*Tarefa a realizar*:
Repita, sem qualquer alteração, todo o trecho do texto fornecido que começa em "Outras seleções, como" e se estende até "teria propósito algum.".

*Texto fornecido*:
# # # # # # #

A melhor maneira para alcançar esse propósito, entretanto, gera debates
intermináveis. A estratégia tradicional da seleção da Itália, por exemplo, é
defensiva. Se seu adversário nunca marca gols, diz a lógica, você nunca perde.
Outras seleções, como a do Brasil, emprega meios diferentes com o mesmo fim de
marcar mais gols que o adversário.
Imagine aprender a
jogar xadrez numa cartilha em que faltem algumas páginas. Ela ensina a montar o
tabuleiro, e a movimentar e capturar peças do adversário, mas não ensina nada
sobre xeque-mate e final de jogo. Quem aprender com esse livro poderá torna-se
competente em cálculo e hábil na execução de movimentos estratégicos, mas não
teria maiores objetivos. Sem um objetivo, seu jogo não teria propósito algum.

# # # # # # #

*Material extraído*:
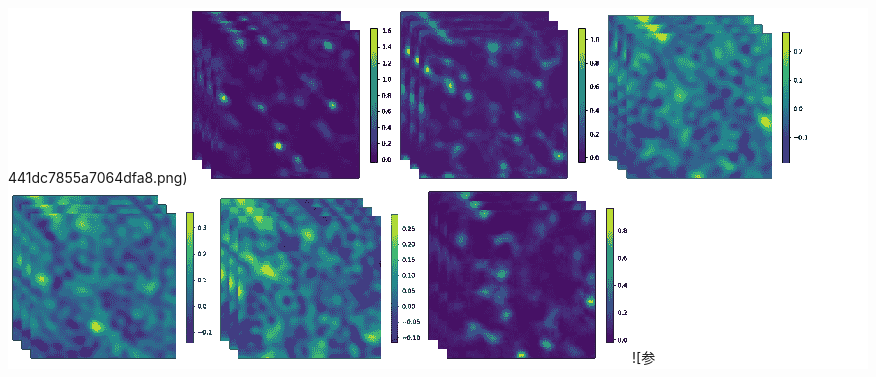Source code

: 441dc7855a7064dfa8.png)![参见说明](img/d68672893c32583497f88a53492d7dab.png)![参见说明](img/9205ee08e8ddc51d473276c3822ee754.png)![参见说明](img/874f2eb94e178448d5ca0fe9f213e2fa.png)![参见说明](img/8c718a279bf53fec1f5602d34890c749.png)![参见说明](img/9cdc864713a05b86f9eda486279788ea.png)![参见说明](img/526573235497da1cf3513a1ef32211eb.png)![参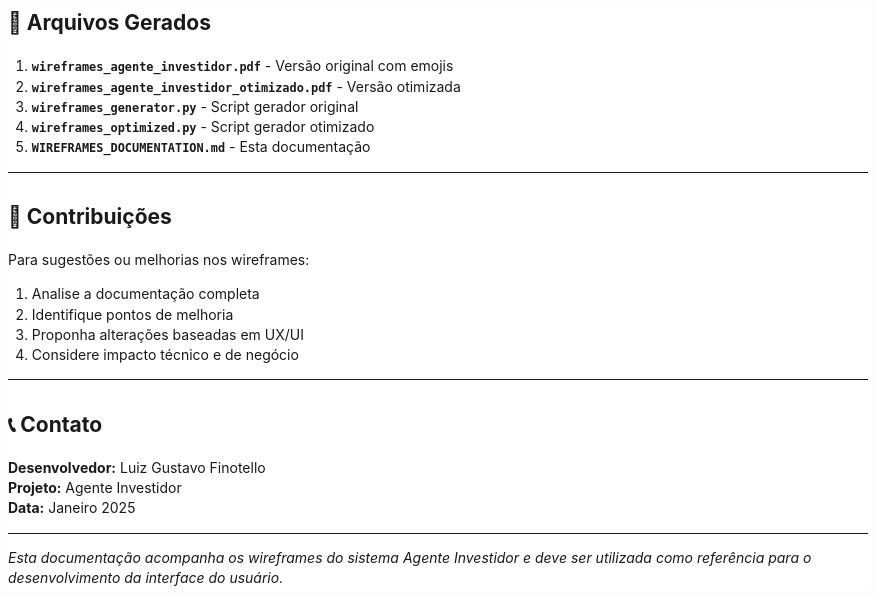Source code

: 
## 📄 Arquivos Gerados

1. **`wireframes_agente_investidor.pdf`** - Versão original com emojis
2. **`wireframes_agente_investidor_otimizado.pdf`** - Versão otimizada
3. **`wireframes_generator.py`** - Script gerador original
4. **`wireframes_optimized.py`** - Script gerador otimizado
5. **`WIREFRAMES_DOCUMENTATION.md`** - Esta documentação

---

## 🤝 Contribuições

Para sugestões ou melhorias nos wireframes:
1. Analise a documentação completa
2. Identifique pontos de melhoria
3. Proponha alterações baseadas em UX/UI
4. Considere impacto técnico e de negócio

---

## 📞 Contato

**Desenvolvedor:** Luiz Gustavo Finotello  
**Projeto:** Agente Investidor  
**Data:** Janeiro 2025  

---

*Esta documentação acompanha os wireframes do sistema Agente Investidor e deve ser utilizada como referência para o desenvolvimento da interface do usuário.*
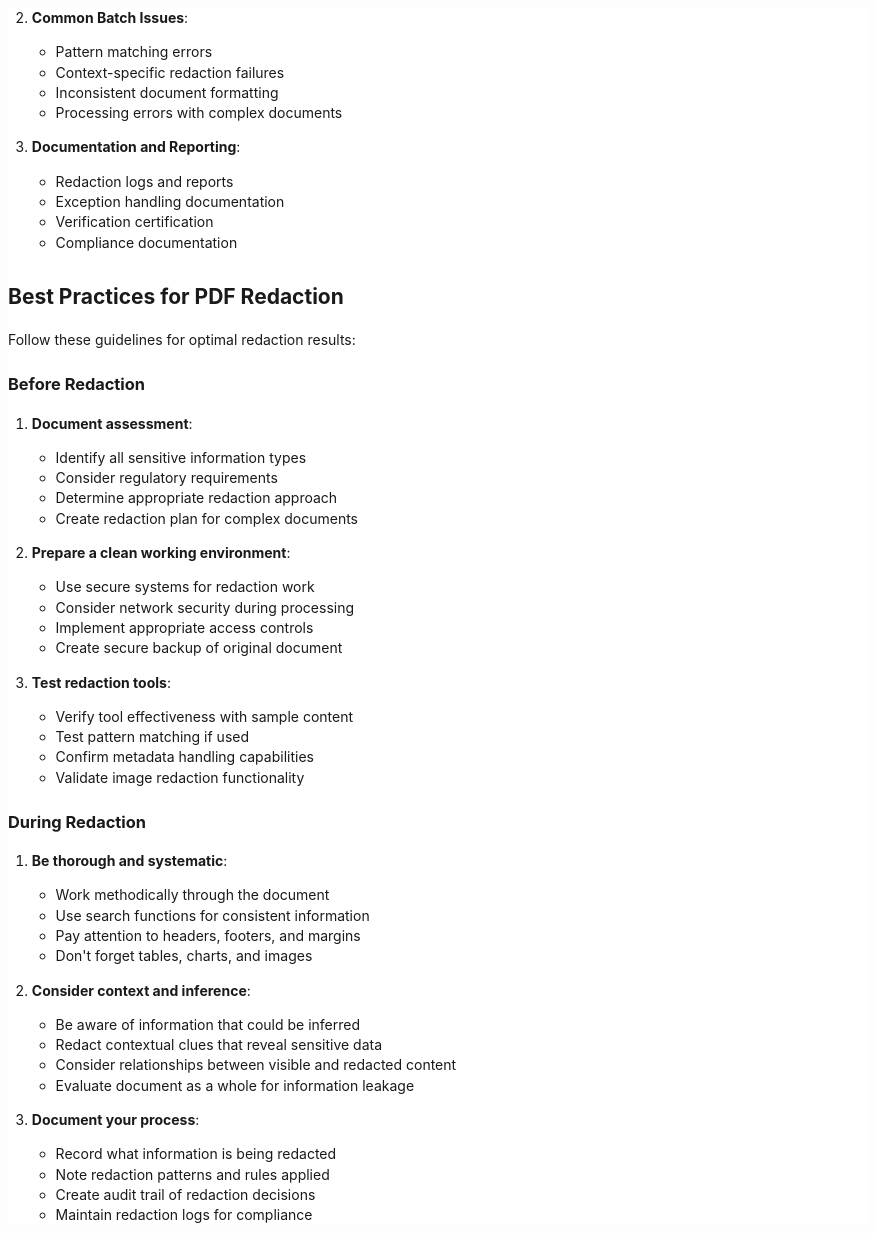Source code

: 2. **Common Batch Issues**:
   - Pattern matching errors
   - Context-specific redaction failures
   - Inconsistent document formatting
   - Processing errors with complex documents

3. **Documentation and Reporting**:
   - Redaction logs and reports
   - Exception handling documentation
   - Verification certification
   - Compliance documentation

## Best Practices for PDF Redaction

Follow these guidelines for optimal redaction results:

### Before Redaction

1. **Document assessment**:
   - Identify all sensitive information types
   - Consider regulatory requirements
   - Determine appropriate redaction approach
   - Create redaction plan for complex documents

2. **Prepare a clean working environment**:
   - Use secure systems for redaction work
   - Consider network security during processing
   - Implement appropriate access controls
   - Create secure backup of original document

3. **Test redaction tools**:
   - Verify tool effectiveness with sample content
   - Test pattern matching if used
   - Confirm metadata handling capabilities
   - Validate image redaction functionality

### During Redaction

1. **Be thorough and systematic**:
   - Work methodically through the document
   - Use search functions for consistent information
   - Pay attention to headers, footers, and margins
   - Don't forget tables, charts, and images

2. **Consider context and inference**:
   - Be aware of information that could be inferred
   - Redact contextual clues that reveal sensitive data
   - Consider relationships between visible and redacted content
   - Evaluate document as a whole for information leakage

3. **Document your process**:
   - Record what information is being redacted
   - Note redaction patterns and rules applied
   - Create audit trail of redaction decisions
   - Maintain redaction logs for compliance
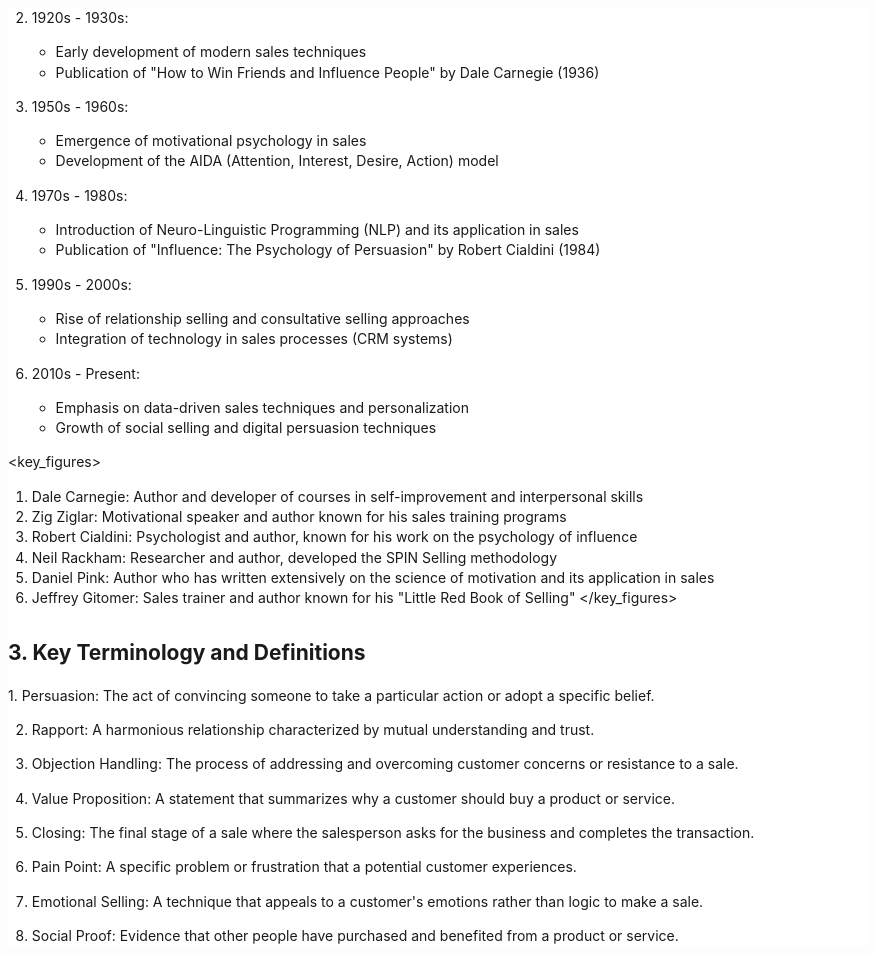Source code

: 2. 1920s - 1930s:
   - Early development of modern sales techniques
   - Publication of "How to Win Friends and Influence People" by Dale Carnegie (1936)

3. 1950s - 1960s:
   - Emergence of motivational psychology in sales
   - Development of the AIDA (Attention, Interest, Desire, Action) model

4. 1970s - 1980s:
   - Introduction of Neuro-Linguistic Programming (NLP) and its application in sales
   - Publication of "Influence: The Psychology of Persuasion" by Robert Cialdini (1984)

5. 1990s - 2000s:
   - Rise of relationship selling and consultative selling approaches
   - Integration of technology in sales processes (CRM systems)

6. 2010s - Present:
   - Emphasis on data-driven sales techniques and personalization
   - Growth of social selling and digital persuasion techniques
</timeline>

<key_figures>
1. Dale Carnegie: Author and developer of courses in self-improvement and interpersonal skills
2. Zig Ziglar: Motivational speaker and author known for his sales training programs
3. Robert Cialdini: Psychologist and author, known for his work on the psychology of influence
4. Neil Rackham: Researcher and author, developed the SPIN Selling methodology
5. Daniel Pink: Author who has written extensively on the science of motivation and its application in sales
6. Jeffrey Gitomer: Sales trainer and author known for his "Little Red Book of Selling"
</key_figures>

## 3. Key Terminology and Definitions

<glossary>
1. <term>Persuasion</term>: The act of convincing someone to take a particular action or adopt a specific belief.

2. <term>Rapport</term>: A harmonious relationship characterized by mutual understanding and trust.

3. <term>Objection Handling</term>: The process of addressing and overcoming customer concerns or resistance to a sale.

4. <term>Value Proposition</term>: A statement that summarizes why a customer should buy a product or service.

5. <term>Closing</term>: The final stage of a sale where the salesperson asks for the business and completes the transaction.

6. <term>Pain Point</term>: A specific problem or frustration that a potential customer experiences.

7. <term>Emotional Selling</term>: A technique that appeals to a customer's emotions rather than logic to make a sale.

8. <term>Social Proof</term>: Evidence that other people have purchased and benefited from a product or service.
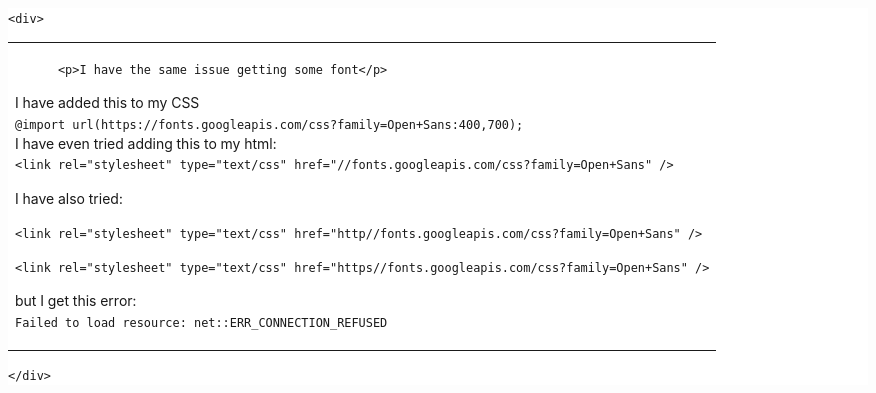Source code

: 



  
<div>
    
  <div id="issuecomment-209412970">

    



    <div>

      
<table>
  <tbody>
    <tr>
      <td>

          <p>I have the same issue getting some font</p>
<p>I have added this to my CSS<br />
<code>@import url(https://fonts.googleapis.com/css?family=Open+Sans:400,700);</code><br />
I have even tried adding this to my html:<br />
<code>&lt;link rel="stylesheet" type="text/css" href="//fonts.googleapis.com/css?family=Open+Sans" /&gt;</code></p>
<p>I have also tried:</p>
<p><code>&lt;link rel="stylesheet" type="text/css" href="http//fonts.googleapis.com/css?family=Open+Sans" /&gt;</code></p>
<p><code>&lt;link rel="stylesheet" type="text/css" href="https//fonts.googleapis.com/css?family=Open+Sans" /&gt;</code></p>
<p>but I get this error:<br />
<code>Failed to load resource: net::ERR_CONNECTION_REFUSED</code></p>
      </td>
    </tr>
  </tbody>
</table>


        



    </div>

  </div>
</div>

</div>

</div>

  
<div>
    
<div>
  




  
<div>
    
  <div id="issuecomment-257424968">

# # # # # # #

*Espaço da resposta*:
Outras seleções, como a do Brasil, emprega meios diferentes com o mesmo fim de
marcar mais gols que o adversário.
Imagine aprender a
jogar xadrez numa cartilha em que faltem algumas páginas. Ela ensina a montar o
tabuleiro, e a movimentar e capturar peças do adversário, mas não ensina nada
sobre xeque-mate e final de jogo. Quem aprender com esse livro poderá torna-se
competente em cálculo e hábil na execução de movimentos estratégicos, mas não
teria maiores objetivos. Sem um objetivo, seu jogo não teria propósito algum.